··· Exercise data

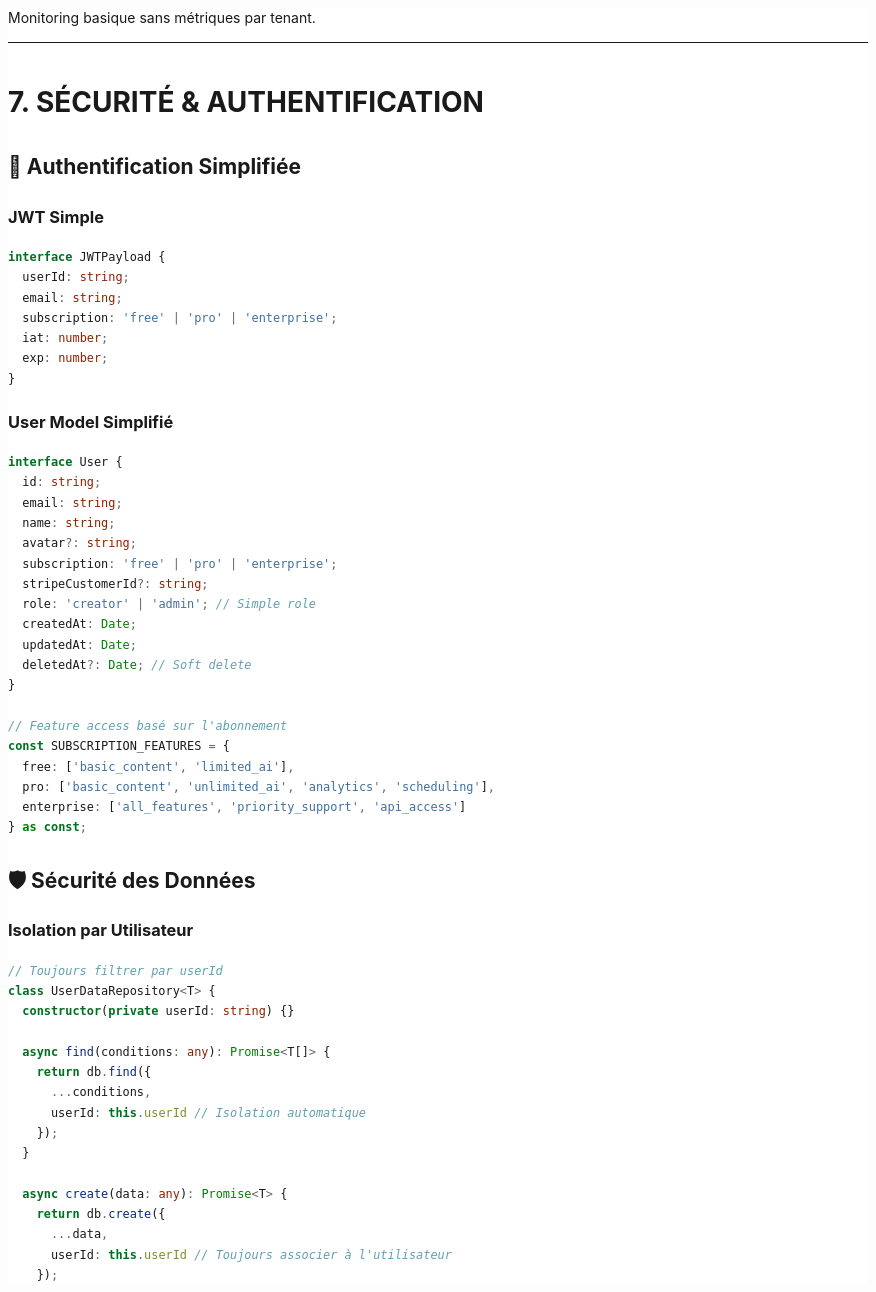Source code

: Monitoring basique sans métriques par tenant.

---

# 7. SÉCURITÉ & AUTHENTIFICATION

## 🔐 Authentification Simplifiée

### JWT Simple
```typescript
interface JWTPayload {
  userId: string;
  email: string;
  subscription: 'free' | 'pro' | 'enterprise';
  iat: number;
  exp: number;
}
```

### User Model Simplifié
```typescript
interface User {
  id: string;
  email: string;
  name: string;
  avatar?: string;
  subscription: 'free' | 'pro' | 'enterprise';
  stripeCustomerId?: string;
  role: 'creator' | 'admin'; // Simple role
  createdAt: Date;
  updatedAt: Date;
  deletedAt?: Date; // Soft delete
}

// Feature access basé sur l'abonnement
const SUBSCRIPTION_FEATURES = {
  free: ['basic_content', 'limited_ai'],
  pro: ['basic_content', 'unlimited_ai', 'analytics', 'scheduling'],
  enterprise: ['all_features', 'priority_support', 'api_access']
} as const;
```

## 🛡️ Sécurité des Données

### Isolation par Utilisateur
```typescript
// Toujours filtrer par userId
class UserDataRepository<T> {
  constructor(private userId: string) {}

  async find(conditions: any): Promise<T[]> {
    return db.find({
      ...conditions,
      userId: this.userId // Isolation automatique
    });
  }

  async create(data: any): Promise<T> {
    return db.create({
      ...data,
      userId: this.userId // Toujours associer à l'utilisateur
    });
```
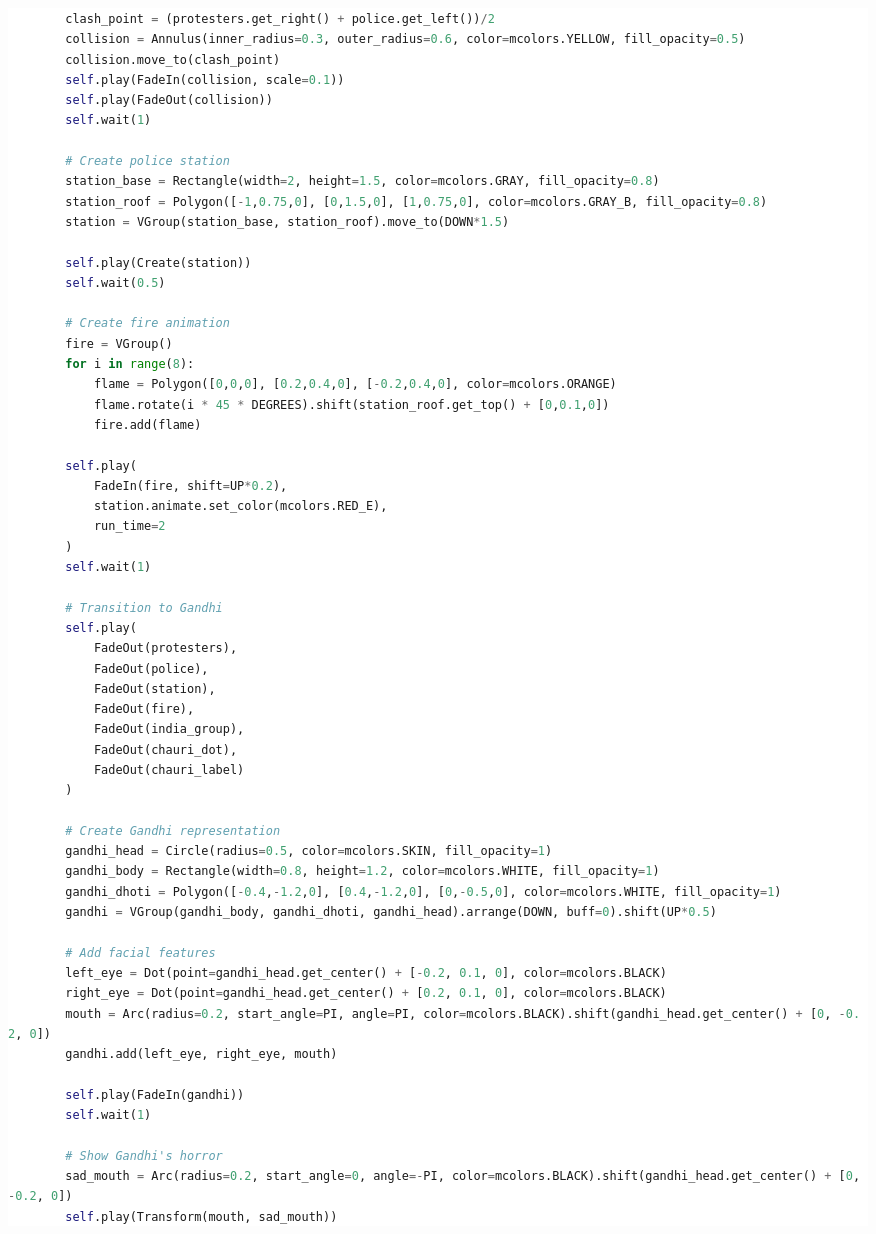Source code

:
 ```python
        clash_point = (protesters.get_right() + police.get_left())/2
        collision = Annulus(inner_radius=0.3, outer_radius=0.6, color=mcolors.YELLOW, fill_opacity=0.5)
        collision.move_to(clash_point)
        self.play(FadeIn(collision, scale=0.1))
        self.play(FadeOut(collision))
        self.wait(1)
        
        # Create police station
        station_base = Rectangle(width=2, height=1.5, color=mcolors.GRAY, fill_opacity=0.8)
        station_roof = Polygon([-1,0.75,0], [0,1.5,0], [1,0.75,0], color=mcolors.GRAY_B, fill_opacity=0.8)
        station = VGroup(station_base, station_roof).move_to(DOWN*1.5)
        
        self.play(Create(station))
        self.wait(0.5)
        
        # Create fire animation
        fire = VGroup()
        for i in range(8):
            flame = Polygon([0,0,0], [0.2,0.4,0], [-0.2,0.4,0], color=mcolors.ORANGE)
            flame.rotate(i * 45 * DEGREES).shift(station_roof.get_top() + [0,0.1,0])
            fire.add(flame)
        
        self.play(
            FadeIn(fire, shift=UP*0.2),
            station.animate.set_color(mcolors.RED_E),
            run_time=2
        )
        self.wait(1)
        
        # Transition to Gandhi
        self.play(
            FadeOut(protesters), 
            FadeOut(police), 
            FadeOut(station), 
            FadeOut(fire),
            FadeOut(india_group),
            FadeOut(chauri_dot),
            FadeOut(chauri_label)
        )
        
        # Create Gandhi representation
        gandhi_head = Circle(radius=0.5, color=mcolors.SKIN, fill_opacity=1)
        gandhi_body = Rectangle(width=0.8, height=1.2, color=mcolors.WHITE, fill_opacity=1)
        gandhi_dhoti = Polygon([-0.4,-1.2,0], [0.4,-1.2,0], [0,-0.5,0], color=mcolors.WHITE, fill_opacity=1)
        gandhi = VGroup(gandhi_body, gandhi_dhoti, gandhi_head).arrange(DOWN, buff=0).shift(UP*0.5)
        
        # Add facial features
        left_eye = Dot(point=gandhi_head.get_center() + [-0.2, 0.1, 0], color=mcolors.BLACK)
        right_eye = Dot(point=gandhi_head.get_center() + [0.2, 0.1, 0], color=mcolors.BLACK)
        mouth = Arc(radius=0.2, start_angle=PI, angle=PI, color=mcolors.BLACK).shift(gandhi_head.get_center() + [0, -0.2, 0])
        gandhi.add(left_eye, right_eye, mouth)
        
        self.play(FadeIn(gandhi))
        self.wait(1)
        
        # Show Gandhi's horror
        sad_mouth = Arc(radius=0.2, start_angle=0, angle=-PI, color=mcolors.BLACK).shift(gandhi_head.get_center() + [0, -0.2, 0])
        self.play(Transform(mouth, sad_mouth))
```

······

# What you need to do
Which of the lines above hold the string "mcolors"? Pick each of them out.

# Response
        collision = Annulus(inner_radius=0.3, outer_radius=0.6, color=mcolors.YELLOW, fill_opacity=0.5)
        station_base = Rectangle(width=2, height=1.5, color=mcolors.GRAY, fill_opacity=0.8)
        station_roof = Polygon([-1,0.75,0], [0,1.5,0], [1,0.75,0], color=mcolors.GRAY_B, fill_opacity=0.8)
            flame = Polygon([0,0,0], [0.2,0.4,0], [-0.2,0.4,0], color=mcolors.ORANGE)
            station.animate.set_color(mcolors.RED_E),
        gandhi_head = Circle(radius=0.5, color=mcolors.SKIN, fill_opacity=1)
        gandhi_body = Rectangle(width=0.8, height=1.2, color=mcolors.WHITE, fill_opacity=1)
        gandhi_dhoti = Polygon([-0.4,-1.2,0], [0.4,-1.2,0], [0,-0.5,0], color=mcolors.WHITE, fill_opacity=1)
        left_eye = Dot(point=gandhi_head.get_center() + [-0.2, 0.1, 0], color=mcolors.BLACK)
        right_eye = Dot(point=gandhi_head.get_center() + [0.2, 0.1, 0], color=mcolors.BLACK)
        mouth = Arc(radius=0.2, start_angle=PI, angle=PI, color=mcolors.BLACK).shift(gandhi_head.get_center() + [0, -0.2, 0])
        sad_mouth = Arc(radius=0.2, start_angle=0, angle=-PI, color=mcolors.BLACK).shift(gandhi_head.get_center() + [0, -0.2, 0])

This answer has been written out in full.